━━ DATA FOR THE TASK ━━
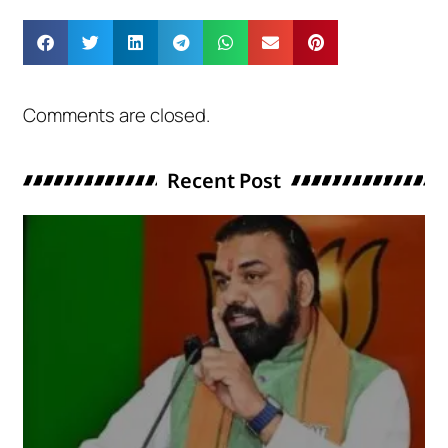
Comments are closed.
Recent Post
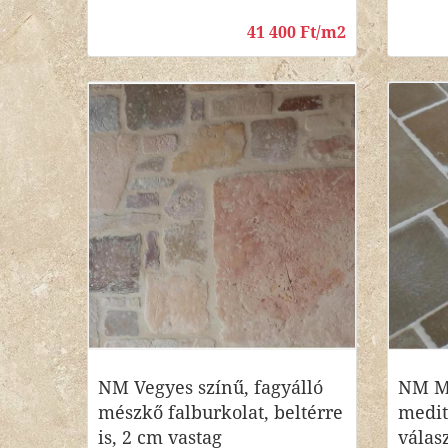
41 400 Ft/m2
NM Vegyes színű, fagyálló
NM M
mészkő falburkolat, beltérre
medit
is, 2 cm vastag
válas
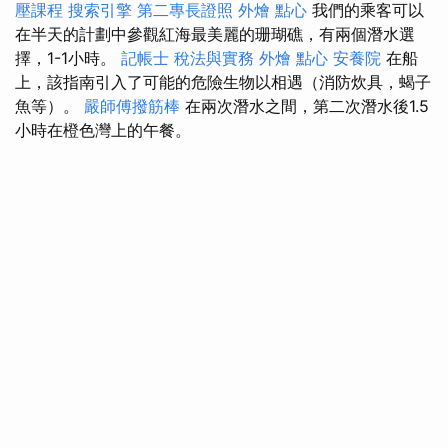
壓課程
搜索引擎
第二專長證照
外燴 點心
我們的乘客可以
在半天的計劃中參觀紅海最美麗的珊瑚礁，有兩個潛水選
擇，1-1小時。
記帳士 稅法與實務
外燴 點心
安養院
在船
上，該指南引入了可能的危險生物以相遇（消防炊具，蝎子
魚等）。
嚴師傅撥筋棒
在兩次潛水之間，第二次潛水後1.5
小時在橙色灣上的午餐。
━━━
━━ DATA FOR THE TASK ━━
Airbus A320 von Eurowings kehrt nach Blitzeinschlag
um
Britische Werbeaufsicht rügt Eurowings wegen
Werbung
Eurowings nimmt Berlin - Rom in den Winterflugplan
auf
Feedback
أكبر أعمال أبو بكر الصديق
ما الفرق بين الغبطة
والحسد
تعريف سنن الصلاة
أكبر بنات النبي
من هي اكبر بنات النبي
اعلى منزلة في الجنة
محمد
━━━
### PROBLEM TO WORK ON
Select every line in the material above where the string "النبي" occurs, and copy it.

### ANSWER FOR THIS EXERCISE
أكبر بنات النبي
من هي اكبر بنات النبي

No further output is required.